BigDumbDinosaur wrote:
Ooo, that's a bit humongous. It uses a general-purpose division routine to divide by 4 when that's so simple with two right shifts. I didn't realise what the code was doing until I realised it. I would never have thought to do it that way.
I was cleaning up my general-purpose DayOfWeek routines yesterday, and they use shift-right-2, divide-by-25, shift-right-2. I had two versions, and couldn't work out which I prefered, so I've uploaded both!

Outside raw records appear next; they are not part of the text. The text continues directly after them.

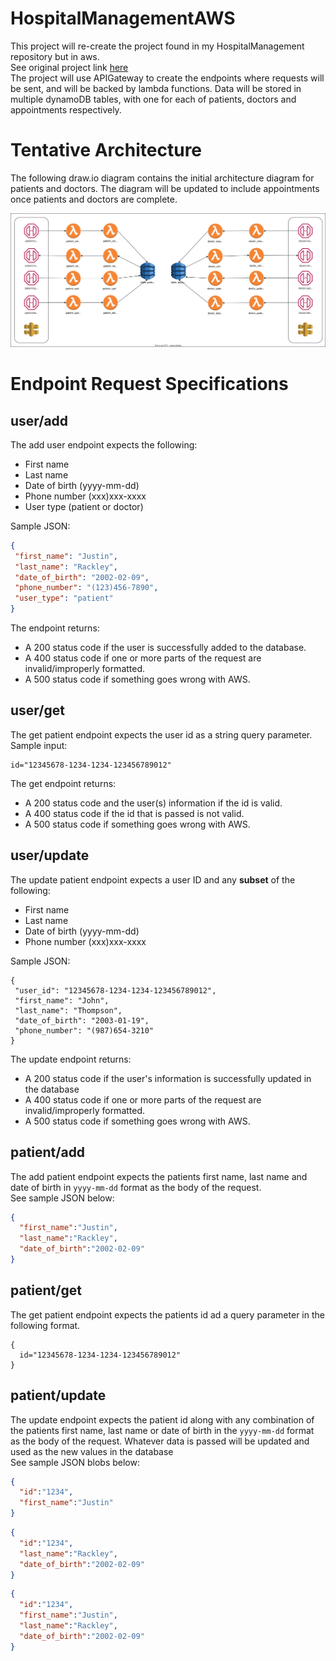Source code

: # HospitalManagementAWS

This project will re-create the project found in my HospitalManagement repository but in aws.<br>
See original project link <a href="https://github.com/justirack/HospitalManagement">here</a> <br>
The project will use APIGateway to create the endpoints where requests will be sent, and will be backed by lambda functions. Data will be stored in multiple dynamoDB tables, with one for each of patients, doctors and appointments respectively.

# Tentative Architecture
The following draw.io diagram contains the initial architecture diagram for patients and doctors. The diagram will be updated to include appointments once patients and doctors are complete.

![Alt](images/hospital_manager_diagram.svg)


# Endpoint Request Specifications
## user/add
The add user endpoint expects the following:
- First name
- Last name
- Date of birth (yyyy-mm-dd)
- Phone number (xxx)xxx-xxxx
- User type (patient or doctor)

Sample JSON:
```json
{
 "first_name": "Justin",
 "last_name": "Rackley",
 "date_of_birth": "2002-02-09",
 "phone_number": "(123)456-7890",
 "user_type": "patient"
}
```
The endpoint returns:
- A 200 status code if the user is successfully added to the database.
- A 400 status code if one or more parts of the request are invalid/improperly formatted.
- A 500 status code if something goes wrong with AWS.

## user/get
The get patient endpoint expects the user id as a string query parameter. <br>
Sample input:
```
id="12345678-1234-1234-123456789012"
```
The get endpoint returns:
- A 200 status code and the user(s) information if the id is valid.
- A 400 status code if the id that is passed is not valid.
- A 500 status code if something goes wrong with AWS.

## user/update
The update patient endpoint expects a user ID and any **subset** of the following:
- First name
- Last name
- Date of birth (yyyy-mm-dd)
- Phone number (xxx)xxx-xxxx

Sample JSON:
```
{
 "user_id": "12345678-1234-1234-123456789012",
 "first_name": "John",
 "last_name": "Thompson",
 "date_of_birth": "2003-01-19",
 "phone_number": "(987)654-3210"
}

```
The update endpoint returns:
- A 200 status code if the user's information is successfully updated in the database
- A 400 status code if one or more parts of the request are invalid/improperly formatted.
- A 500 status code if something goes wrong with AWS.





## patient/add
The add patient endpoint expects the patients first name, last name and date of birth in <code>yyyy-mm-dd</code> format as the body of the request.<br>
See sample JSON below:
 
``` json
{
  "first_name":"Justin",
  "last_name":"Rackley",
  "date_of_birth":"2002-02-09"
}
```

## patient/get
The get patient endpoint expects the patients id ad a query parameter in the following format.<br>
```
{
  id="12345678-1234-1234-123456789012"
}
```

## patient/update
The update endpoint expects the patient id along with any combination of the patients first name, last name or date of birth in the <code>yyyy-mm-dd</code> format as the body of the request. Whatever data is passed will be updated and used as the new values in the database<br>
See sample JSON blobs below:

``` json
{
  "id":"1234",
  "first_name":"Justin"
}
```

``` json
{
  "id":"1234",
  "last_name":"Rackley",
  "date_of_birth":"2002-02-09"
}
```

``` json
{
  "id":"1234",
  "first_name":"Justin",
  "last_name":"Rackley",
  "date_of_birth":"2002-02-09"
}
```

One initially reduces the year MOD 400 before doing any calculations, so works up to the year 65535, but gets slower fairly quickly, the other just goes straight into the shift/div25/shift so over/under-flows at around year 52000, but is faster but slightly longer code.
BigDumbDinosaur wrote:
BigEd wrote:
We should compare the length of your code, BDD, with JGH's modified code!
Well, you can’t get something for nothing!
His is limited to a relatively small date range. Granted, most of us won’t alive and kicking by the time 2100 rolls around, so I suppose range isn’t everything. Then again, no one was paying attention to date ranges in the 1970s and the next thing you knew, it was 1999 and all that old code was a problem. The 32-bit UNIX year 2038 problem is only 15 years away. Jus’ sayin’.Yes, the 8-bit version is limited to an 8-bit year range, I use a modified version of it for the DOS-like 7-bit year range 1980-2107 in my code. For completeness I wanted to get it working back to 01-01-1900 as the RISC OS date epoch is 1900.
I'm sure there's probably a bit more optimisation that can be done.